## Source document:
Start of Block

I don't know that she's safe. She may not be. But she has the right to put whatever the hell she likes in her profile. You don't have to let her tie you up or let her into your head, you don't have to be blase with her because you *don't have to engage with her*. I'm not suggesting you should have jumped into bed with the woman, I'm suggesting you should have stayed away from her.


Yes - I certainly felt like staying away from her.  In my opinion, then, so should every sub. 

quote:

And if you think that my standing up for a woman's right not to be threatened (and 'didn't I used to teach you?' *is* a threat) regardless of whatever bullshit she wants to put out would make you think differently of me then perhaps you don't know me that well.


No, 'didn't I used to teach you?' wasn't a threat.  On the other hand what she'd written in her profile could easily have been taken as threatening, as well as either hilarious, disturbing, or both.  What I am beginning to wonder, VC, is whether you're capable of disengaging from an imagined identification with this woman and seeing it from a sub's point of view.  This sub's point of view - one who you know well.

quote:

And again, you have no idea if she'd ever go through with anything in her profile. Nobody is expecting you to put yourself in that position! If you don't like the profile then you move on


No.  I do not move on.  Not in a case like hers.  In future I'd write to a woman like that, should I ever have the misfortune to see one like it again, and pull her up on her profile.  And/or I'd report it. 

You insist that I look at in terms of 'how do you know she wasn't lying in her profile about what she wanted to do'.  I'll continue to insist that the appropriate question is, 'how do you know that she wasn't lying?'  Should I automatically assume that what a Domme says is BS unless what she says is nice and acceptable?   Would you do that with a sub? 

quote:

With all due respect, Peon, unless the photos you use on this site have significantly changed since then she would have seen a couple of porn shots and a face shot that could have belonged to *anyone*. There is no guarantee that the person writing the email is the person in the photo. A geography teacher could easily have seen pictures of a body like yours on another site and thought 'I'll pinch that'. You're being naive.

End of Block

## Activity 1:
In the forum argument about a dating profile, list every word or phrase set off with asterisks for emphasis.
## Activity 2:
Copy the part of the forum argument about a dating profile that starts with "No.  I do not" and goes on through "with a sub?".
## Activity 3:
Write the next part of the forum argument about a dating profile, picking up after its last sentence.

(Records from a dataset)
Start of Block

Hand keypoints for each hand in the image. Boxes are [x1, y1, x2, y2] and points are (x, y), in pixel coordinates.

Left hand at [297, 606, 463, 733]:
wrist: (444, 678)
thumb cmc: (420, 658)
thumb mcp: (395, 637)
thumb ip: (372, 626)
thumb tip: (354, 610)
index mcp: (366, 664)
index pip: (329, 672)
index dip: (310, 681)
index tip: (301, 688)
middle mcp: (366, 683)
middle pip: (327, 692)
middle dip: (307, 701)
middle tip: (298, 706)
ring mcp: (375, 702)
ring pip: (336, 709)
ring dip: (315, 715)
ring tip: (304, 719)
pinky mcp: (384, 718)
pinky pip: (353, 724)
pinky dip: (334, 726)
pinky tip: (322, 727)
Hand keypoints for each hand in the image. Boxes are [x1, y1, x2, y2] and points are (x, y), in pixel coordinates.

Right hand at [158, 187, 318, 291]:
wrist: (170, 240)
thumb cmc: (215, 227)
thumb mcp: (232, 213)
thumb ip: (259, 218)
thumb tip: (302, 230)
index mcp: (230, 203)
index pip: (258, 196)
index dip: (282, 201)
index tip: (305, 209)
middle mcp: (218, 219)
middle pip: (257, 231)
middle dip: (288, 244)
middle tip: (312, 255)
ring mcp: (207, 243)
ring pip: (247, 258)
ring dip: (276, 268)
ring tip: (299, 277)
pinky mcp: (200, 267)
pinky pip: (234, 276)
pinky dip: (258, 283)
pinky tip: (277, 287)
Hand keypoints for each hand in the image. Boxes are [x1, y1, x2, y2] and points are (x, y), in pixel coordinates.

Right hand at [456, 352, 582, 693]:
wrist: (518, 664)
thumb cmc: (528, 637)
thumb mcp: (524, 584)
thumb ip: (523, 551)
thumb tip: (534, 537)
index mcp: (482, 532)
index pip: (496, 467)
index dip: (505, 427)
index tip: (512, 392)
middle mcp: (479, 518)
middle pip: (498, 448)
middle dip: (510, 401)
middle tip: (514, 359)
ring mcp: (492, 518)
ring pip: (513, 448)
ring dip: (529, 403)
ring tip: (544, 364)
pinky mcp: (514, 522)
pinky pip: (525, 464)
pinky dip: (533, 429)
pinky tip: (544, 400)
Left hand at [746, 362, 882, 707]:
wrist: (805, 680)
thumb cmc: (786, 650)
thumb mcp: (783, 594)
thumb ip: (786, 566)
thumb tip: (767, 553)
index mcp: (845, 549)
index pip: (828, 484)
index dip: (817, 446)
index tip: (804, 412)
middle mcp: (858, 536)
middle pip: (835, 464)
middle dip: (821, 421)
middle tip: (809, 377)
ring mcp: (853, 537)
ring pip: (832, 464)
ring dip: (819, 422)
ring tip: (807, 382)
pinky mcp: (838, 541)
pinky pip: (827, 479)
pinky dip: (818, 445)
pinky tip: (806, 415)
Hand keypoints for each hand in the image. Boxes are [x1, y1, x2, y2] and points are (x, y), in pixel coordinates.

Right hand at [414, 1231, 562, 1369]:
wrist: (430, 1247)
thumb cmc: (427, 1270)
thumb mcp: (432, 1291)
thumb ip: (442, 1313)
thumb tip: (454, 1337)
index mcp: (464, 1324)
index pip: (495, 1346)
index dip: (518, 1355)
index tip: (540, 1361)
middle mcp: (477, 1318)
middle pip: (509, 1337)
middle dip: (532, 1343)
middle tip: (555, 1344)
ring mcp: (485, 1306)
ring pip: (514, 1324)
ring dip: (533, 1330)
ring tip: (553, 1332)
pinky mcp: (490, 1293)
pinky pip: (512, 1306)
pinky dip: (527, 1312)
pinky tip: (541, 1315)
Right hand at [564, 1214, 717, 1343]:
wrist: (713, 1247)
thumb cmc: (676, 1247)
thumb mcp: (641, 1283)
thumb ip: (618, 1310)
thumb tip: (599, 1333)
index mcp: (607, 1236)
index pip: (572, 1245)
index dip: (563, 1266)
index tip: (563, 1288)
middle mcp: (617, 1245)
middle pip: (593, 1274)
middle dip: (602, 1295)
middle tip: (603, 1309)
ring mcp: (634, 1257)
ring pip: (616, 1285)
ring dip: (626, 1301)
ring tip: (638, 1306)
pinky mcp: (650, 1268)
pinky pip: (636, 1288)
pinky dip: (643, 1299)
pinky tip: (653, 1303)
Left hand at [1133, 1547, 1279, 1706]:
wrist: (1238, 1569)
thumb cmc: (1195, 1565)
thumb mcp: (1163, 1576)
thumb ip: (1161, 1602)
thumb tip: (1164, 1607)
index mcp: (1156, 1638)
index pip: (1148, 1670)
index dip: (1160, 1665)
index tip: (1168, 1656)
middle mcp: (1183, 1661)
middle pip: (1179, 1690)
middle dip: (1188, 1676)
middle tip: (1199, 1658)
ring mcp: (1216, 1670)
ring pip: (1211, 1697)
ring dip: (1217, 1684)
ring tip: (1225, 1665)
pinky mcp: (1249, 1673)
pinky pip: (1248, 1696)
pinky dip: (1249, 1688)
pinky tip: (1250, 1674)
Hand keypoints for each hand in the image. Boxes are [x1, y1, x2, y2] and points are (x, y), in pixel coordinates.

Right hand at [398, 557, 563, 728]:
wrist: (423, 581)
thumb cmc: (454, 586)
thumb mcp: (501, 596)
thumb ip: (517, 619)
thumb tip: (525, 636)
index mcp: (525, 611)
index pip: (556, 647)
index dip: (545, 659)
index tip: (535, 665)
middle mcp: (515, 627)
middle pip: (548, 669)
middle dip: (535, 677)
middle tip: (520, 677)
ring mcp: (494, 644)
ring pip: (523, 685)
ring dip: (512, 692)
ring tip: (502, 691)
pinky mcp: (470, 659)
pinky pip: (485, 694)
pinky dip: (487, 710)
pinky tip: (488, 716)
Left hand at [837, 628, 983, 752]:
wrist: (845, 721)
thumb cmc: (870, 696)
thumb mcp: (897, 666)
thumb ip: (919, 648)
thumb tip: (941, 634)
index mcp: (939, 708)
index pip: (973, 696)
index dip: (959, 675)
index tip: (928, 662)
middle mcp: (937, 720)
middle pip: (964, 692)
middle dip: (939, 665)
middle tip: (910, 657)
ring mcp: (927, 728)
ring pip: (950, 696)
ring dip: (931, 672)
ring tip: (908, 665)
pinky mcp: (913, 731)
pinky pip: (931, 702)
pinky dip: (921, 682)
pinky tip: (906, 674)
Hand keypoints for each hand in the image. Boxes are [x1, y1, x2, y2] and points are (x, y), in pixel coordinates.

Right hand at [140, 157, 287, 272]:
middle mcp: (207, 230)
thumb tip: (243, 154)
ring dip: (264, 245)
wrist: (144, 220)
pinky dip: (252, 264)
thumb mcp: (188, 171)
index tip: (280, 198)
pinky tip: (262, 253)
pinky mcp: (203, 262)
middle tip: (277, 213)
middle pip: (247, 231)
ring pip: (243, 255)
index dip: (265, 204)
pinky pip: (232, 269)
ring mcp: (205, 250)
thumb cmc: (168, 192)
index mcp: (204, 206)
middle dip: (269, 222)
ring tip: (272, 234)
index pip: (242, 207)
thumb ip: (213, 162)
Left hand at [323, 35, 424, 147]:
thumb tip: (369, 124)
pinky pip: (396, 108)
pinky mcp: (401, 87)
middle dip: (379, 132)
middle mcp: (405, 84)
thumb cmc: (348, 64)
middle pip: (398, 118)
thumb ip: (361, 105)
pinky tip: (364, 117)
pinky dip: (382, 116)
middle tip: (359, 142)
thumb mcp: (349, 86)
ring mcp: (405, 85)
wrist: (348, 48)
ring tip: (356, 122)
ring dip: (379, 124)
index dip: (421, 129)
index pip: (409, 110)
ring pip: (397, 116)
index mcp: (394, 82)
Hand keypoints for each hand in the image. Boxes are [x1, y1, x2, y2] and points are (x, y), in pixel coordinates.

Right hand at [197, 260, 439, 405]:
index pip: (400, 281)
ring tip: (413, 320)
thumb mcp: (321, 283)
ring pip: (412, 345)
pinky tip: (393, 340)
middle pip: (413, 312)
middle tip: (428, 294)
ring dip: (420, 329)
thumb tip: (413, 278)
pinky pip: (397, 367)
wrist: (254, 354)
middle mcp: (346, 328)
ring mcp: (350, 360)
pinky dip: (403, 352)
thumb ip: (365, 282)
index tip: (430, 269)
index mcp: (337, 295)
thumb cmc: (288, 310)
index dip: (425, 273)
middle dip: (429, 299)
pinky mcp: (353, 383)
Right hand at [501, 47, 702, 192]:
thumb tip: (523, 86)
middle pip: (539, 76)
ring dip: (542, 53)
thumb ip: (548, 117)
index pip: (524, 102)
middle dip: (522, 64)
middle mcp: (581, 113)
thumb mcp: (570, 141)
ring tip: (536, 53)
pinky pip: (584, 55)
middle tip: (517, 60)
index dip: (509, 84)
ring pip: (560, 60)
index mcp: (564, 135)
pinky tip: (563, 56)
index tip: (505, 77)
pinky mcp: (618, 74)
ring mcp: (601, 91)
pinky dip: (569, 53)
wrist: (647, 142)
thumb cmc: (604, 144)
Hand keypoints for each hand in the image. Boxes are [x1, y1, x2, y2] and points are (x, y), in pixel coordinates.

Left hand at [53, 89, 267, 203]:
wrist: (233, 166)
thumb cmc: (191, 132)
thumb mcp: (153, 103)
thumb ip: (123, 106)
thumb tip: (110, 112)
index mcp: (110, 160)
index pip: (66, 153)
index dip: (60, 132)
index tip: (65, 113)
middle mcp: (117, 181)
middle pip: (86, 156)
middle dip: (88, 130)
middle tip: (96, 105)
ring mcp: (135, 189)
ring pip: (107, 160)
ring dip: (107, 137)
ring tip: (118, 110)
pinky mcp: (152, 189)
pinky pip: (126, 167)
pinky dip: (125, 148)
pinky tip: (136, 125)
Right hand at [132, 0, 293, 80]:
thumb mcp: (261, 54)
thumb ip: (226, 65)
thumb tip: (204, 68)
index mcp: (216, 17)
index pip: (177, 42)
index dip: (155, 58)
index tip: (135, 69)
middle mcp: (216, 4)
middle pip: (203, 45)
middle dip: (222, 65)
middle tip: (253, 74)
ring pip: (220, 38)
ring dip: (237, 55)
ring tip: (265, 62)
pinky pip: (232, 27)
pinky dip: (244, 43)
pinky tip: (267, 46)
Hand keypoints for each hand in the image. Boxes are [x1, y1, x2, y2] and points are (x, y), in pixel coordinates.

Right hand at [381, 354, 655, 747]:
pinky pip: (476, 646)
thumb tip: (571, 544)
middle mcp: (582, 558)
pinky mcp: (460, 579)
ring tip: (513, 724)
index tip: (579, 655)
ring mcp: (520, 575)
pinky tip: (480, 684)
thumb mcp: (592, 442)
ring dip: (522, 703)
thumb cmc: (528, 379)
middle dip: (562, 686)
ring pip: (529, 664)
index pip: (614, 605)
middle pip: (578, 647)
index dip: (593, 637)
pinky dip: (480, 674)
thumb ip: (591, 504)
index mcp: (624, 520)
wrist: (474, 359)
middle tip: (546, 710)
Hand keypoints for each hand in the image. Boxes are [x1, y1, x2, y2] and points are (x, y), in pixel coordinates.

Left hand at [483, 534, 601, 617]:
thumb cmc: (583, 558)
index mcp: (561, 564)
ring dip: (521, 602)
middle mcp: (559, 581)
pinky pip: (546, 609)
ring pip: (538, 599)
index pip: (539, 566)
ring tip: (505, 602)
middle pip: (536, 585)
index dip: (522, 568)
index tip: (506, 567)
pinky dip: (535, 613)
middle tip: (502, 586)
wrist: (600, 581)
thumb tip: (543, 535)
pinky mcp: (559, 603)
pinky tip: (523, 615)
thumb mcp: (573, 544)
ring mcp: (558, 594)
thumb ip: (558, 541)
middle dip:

End of Block

## Reply 1:
don't have to engage with her
is
anyone

## Reply 2:
No.  I do not move on.  Not in a case like hers.  In future I'd write to a woman like that, should I ever have the misfortune to see one like it again, and pull her up on her profile.  And/or I'd report it. 

You insist that I look at in terms of 'how do you know she wasn't lying in her profile about what she wanted to do'.  I'll continue to insist that the appropriate question is, 'how do you know that she wasn't lying?'  Should I automatically assume that what a Domme says is BS unless what she says is nice and acceptable?   Would you do that with a sub?

## Reply 3:
How could those pics of me have "belonged to anyone?"  I sent a cmail to her, not an email.  She only had to go to my profile - as she did - to see that the person in the pictures had never been a teacher of hers.  The picture of my face on my profile is quite clear.  Moreover, as 'one of her teachers' she would, presumably, have seen my face from lots of different directions, over an extended period of time.  She'll have noticed something about my physical shape, too. 

But this is getting somewhat screwy, now.  Some man, a teacher, gets together naked pictures of another man, along with a photo of his face, and puts them all together into a profile - and then writes to this woman?  Why?  OK, I could just about imagine some nutty reasons why.  But I think you're reaching very, very far to demand that I satisfy every possible source of paranoia in this woman while at the same time extending her every possible benefit of the doubt regarding her essential goodness, flatly against what she'd said in her profile.

quote:

What if the teacher gets exposed and they decide it was my fault? They've already been sacked, what do they have to lose by sending a quick note to my parents, my friends' parents? What's to stop them setting up an anonymous facebook profile and inviting every single person I know to a group outing me? They know my full name, remember-they taught me.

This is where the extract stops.